* Tasks for this exercise *
a. How would you put this sentence from the family blog post into Spanish: "We will be staying at Pop Century again since that is our favorite resort."?
b. Can you pick up the blog post about recovering from surgery and write what comes after its final sentence?

* Page extract *
··········

I cant believe that in 3 months my baby boy will be 5. Neil and I have decided that we will homeschool the kids. I feel alot better with that decision. Speaking of he is still wide awake which is ok he is good company.
Gonna cut this one short. Much Love To You All....................XOXOXOXOXOXO
Posted by The Francis Family at 11:05 PM 0 comments
Sunday, January 9, 2011
Yes I am still alive.....
Well, for some reason the internet is not working so I am using Wordpad to write this on then when I get it to working I will copy and paste this to my blog. I have to say the internet has me puzzled as to why it isnt working. Everything is on and we are getting a signal. So I am hoping that it is back on in the morning. I am finally almost recovered from my surgery. And in good timing since Neil goes back to work. But Ashley said she would help as much as should could with the kids this week coming. I dont know what I would have done without her this past Monday. She kept the kids for us so Neil could be with me during my surgery. I didnt have to worry about them and they did real good for her.
I am really hoping that we find out this week if we got orders. I guess when you do a BOP they only go over them a certain time of the month. I have never in my life heard of something so complicated. I am just ready for orders out of here so we can start fresh. I have discovered a few things but I wont mention them here. Just some life lessons that I will use from now on. I have also learned not to put myself out there so much. Alot of the times I just get burned. I am the type of person that I will do anything for a person even more so for someone that I call a friend. But I dont always get that in return. And I have discovered that this past year.
Well, I am still planning our 2011 and 6th trip to our fav place in the world. Neil, has already put in his leave. Once we get our taxes we will get the tickets and I will book our room. We will be staying at Pop Century again since that is our favorite resort. I am determined to go no matter how I feel. But I am praying that I feel 100% better or at least close. I know I keep mentioning this but after the year that I have had this is just something that I am really looking forward to.
I didnt take a pain pill today but I sure feel like I did. I am real tired but am hoping I am back on a normal sleep schedule now. I hate always being the last one awake of a night. It is so lonley even though Neil and the kids are here with me.

··········

* Excerpted records *
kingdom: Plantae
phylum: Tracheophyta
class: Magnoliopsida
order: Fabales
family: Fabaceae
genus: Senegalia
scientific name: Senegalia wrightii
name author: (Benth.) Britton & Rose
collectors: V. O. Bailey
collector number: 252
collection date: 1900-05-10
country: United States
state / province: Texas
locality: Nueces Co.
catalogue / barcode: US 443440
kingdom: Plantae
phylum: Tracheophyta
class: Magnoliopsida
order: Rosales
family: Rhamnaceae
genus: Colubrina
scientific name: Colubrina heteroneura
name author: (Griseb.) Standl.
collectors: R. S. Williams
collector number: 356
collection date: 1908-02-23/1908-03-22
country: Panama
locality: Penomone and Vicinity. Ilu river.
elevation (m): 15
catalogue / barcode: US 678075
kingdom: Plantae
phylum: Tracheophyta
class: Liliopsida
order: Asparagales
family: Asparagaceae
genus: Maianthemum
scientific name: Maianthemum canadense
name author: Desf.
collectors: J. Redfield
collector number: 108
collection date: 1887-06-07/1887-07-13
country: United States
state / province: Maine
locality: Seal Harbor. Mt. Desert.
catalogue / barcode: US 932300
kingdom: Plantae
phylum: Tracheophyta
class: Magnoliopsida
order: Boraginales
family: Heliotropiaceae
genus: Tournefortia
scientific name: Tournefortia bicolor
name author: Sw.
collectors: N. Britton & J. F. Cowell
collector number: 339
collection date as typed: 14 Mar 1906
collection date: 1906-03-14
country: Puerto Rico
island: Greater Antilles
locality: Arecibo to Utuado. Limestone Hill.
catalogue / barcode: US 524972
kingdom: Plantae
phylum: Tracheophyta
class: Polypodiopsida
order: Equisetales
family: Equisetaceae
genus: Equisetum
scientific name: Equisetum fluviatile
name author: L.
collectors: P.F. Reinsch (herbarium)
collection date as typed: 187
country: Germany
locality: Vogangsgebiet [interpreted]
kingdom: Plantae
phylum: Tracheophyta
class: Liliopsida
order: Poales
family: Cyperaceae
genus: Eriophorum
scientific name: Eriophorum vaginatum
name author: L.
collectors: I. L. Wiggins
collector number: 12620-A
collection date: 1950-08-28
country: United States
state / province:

··········

* Answers to the exercise *
a. Nos quedaremos de nuevo en Pop Century, ya que es nuestro complejo turístico favorito.

b.
Well, I am gonna close this one out. Much love to you all..........XOXOXOXOXOXO
Posted by The Francis Family at 12:45 PM 0 comments
Saturday, January 1, 2011
Ok......
the Holidays are finally over. I hope that everyone had a good Christmas and New Year. I was thankful to have Neil with us this year. My prayers and thoughts went to the ones overseas away from their families. We got to open our gifts with my family even though we didnt get to go home. I am very grateful to whoever came up with the webcam. It was great getting to see them and share that with them. I almost thought we wouldnt get to because the kids and Neil were sick. Which Neil was still sick so he didnt get to participate.
I go on Monday and have my gallbladder taken out. I am a little nervous because I do not like being put out at all. Neil, is off so he will take care of the kids and stuff next week. Miss Ashley a friend of mine has kindly said she will watch the kids for us. Which takes a load off my mind since I wasnt sure what we would do with them. They would have been tired from having to get up so early and cranky and Neil doesnt handle that well so he would have ended up leaving and taking them home. Plus she lives in base housing so we dont have that far to take them. And she has a little girl for them to play with. Haylee will love that having another little girl to play with. I just pray that this is it the answer to all my prayers.
We are planning our next trip to Disney. We are hoping to get to go in Feb. We want to try and go one more time in case we get orders. Which we will know by then hopefully. I keep hearing we will know by this date and this date. So I am not holding my breath. Neil, has no doubt that we will get orders. When we get them is another story.